TASK BRIEF | Reproduce the records starting at the line that contains "2000: 0.315 -> 0.3" and running to the last line, exactly and in full.

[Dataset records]
· · · ·

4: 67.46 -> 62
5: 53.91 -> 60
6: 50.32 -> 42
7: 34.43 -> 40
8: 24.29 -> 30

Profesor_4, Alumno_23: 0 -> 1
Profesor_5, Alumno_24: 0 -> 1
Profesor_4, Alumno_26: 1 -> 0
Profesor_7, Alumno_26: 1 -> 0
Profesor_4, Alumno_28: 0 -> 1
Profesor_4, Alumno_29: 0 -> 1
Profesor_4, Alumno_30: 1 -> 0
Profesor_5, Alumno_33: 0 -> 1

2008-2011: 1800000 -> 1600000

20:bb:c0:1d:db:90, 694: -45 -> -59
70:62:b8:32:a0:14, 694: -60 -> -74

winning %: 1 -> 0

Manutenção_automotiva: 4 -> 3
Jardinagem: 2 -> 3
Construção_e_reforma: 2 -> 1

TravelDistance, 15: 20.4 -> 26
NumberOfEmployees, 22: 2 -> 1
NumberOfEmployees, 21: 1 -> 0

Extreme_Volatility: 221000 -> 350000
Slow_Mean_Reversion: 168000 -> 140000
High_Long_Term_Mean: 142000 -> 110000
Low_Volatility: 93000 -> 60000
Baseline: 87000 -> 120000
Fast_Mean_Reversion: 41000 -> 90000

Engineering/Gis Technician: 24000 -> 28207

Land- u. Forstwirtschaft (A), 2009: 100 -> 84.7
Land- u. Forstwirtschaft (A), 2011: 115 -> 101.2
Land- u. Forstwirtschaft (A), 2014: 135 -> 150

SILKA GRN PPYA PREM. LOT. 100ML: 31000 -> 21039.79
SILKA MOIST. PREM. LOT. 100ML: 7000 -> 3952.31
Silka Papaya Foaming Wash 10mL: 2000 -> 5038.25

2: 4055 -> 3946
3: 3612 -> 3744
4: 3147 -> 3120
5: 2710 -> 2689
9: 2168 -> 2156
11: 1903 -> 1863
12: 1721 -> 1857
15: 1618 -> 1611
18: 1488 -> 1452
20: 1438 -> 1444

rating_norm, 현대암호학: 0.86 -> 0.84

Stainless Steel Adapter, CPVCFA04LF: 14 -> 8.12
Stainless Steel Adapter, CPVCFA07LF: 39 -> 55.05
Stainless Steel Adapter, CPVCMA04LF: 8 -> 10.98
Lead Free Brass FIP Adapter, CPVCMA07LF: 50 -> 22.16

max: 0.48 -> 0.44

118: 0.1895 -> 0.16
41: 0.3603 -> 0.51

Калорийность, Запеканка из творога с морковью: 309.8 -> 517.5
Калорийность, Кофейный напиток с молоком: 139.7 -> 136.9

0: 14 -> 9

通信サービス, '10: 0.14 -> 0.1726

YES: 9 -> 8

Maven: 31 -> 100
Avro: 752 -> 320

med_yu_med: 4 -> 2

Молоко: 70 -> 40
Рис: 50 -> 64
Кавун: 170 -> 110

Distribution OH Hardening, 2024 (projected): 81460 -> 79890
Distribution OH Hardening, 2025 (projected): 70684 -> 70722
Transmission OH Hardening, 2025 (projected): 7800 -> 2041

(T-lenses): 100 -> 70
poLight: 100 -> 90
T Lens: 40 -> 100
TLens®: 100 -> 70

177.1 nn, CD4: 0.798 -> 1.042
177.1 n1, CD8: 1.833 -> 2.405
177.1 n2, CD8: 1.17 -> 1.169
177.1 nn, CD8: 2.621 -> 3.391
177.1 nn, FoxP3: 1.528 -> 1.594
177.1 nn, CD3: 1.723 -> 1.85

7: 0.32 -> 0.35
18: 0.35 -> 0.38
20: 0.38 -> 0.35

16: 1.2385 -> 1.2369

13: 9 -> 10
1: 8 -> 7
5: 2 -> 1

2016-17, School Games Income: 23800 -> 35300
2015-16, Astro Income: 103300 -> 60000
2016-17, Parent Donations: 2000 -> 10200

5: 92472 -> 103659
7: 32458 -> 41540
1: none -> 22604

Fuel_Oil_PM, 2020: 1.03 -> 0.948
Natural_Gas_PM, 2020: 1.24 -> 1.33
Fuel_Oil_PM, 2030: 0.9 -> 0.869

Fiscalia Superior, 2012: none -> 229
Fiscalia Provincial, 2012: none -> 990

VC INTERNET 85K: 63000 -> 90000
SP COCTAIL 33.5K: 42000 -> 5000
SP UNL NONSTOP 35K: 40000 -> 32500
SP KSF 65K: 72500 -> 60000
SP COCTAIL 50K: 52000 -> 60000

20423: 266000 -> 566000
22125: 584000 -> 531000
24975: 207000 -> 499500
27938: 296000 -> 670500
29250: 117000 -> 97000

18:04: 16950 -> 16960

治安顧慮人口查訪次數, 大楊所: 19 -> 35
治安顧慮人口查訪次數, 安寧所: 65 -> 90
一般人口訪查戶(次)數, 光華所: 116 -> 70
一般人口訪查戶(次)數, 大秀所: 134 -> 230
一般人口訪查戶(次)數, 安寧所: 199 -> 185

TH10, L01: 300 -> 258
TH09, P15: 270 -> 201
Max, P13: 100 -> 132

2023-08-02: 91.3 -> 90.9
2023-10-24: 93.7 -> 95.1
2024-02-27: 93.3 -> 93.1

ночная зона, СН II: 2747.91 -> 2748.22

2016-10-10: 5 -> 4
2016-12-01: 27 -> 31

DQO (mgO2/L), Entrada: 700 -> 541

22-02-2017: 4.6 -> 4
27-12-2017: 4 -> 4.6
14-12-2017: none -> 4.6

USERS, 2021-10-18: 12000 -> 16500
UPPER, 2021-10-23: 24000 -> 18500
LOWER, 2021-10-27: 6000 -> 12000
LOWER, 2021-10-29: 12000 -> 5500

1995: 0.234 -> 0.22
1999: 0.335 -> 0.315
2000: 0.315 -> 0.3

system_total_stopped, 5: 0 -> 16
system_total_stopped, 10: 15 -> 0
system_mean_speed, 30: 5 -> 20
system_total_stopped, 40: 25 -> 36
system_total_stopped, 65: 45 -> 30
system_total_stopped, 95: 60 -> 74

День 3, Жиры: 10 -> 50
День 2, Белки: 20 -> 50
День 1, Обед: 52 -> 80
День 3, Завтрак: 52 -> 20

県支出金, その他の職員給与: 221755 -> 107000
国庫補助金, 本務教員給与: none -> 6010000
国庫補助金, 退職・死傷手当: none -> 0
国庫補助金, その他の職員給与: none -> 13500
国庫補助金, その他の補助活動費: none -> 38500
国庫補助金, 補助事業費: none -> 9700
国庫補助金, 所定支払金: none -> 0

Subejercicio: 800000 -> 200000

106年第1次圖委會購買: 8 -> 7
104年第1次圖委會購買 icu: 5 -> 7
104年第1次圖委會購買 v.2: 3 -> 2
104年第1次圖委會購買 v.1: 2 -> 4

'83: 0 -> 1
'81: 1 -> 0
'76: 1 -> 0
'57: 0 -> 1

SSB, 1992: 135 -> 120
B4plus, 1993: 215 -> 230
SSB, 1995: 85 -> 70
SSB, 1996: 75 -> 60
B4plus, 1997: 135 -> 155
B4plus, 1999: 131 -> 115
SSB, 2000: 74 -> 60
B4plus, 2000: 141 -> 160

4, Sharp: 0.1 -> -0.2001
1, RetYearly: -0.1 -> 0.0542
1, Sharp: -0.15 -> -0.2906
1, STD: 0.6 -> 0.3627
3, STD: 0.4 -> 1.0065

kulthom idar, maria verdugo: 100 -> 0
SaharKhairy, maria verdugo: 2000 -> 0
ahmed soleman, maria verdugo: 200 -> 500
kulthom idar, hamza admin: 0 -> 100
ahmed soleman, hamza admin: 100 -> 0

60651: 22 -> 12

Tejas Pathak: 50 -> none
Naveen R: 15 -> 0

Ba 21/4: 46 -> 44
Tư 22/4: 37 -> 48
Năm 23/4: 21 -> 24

· · · ·

COMPLETED EXERCISE |
2000: 0.315 -> 0.3

system_total_stopped, 5: 0 -> 16
system_total_stopped, 10: 15 -> 0
system_mean_speed, 30: 5 -> 20
system_total_stopped, 40: 25 -> 36
system_total_stopped, 65: 45 -> 30
system_total_stopped, 95: 60 -> 74

День 3, Жиры: 10 -> 50
День 2, Белки: 20 -> 50
День 1, Обед: 52 -> 80
День 3, Завтрак: 52 -> 20

県支出金, その他の職員給与: 221755 -> 107000
国庫補助金, 本務教員給与: none -> 6010000
国庫補助金, 退職・死傷手当: none -> 0
国庫補助金, その他の職員給与: none -> 13500
国庫補助金, その他の補助活動費: none -> 38500
国庫補助金, 補助事業費: none -> 9700
国庫補助金, 所定支払金: none -> 0

Subejercicio: 800000 -> 200000

106年第1次圖委會購買: 8 -> 7
104年第1次圖委會購買 icu: 5 -> 7
104年第1次圖委會購買 v.2: 3 -> 2
104年第1次圖委會購買 v.1: 2 -> 4

'83: 0 -> 1
'81: 1 -> 0
'76: 1 -> 0
'57: 0 -> 1

SSB, 1992: 135 -> 120
B4plus, 1993: 215 -> 230
SSB, 1995: 85 -> 70
SSB, 1996: 75 -> 60
B4plus, 1997: 135 -> 155
B4plus, 1999: 131 -> 115
SSB, 2000: 74 -> 60
B4plus, 2000: 141 -> 160

4, Sharp: 0.1 -> -0.2001
1, RetYearly: -0.1 -> 0.0542
1, Sharp: -0.15 -> -0.2906
1, STD: 0.6 -> 0.3627
3, STD: 0.4 -> 1.0065

kulthom idar, maria verdugo: 100 -> 0
SaharKhairy, maria verdugo: 2000 -> 0
ahmed soleman, maria verdugo: 200 -> 500
kulthom idar, hamza admin: 0 -> 100
ahmed soleman, hamza admin: 100 -> 0

60651: 22 -> 12

Tejas Pathak: 50 -> none
Naveen R: 15 -> 0

Ba 21/4: 46 -> 44
Tư 22/4: 37 -> 48
Năm 23/4: 21 -> 24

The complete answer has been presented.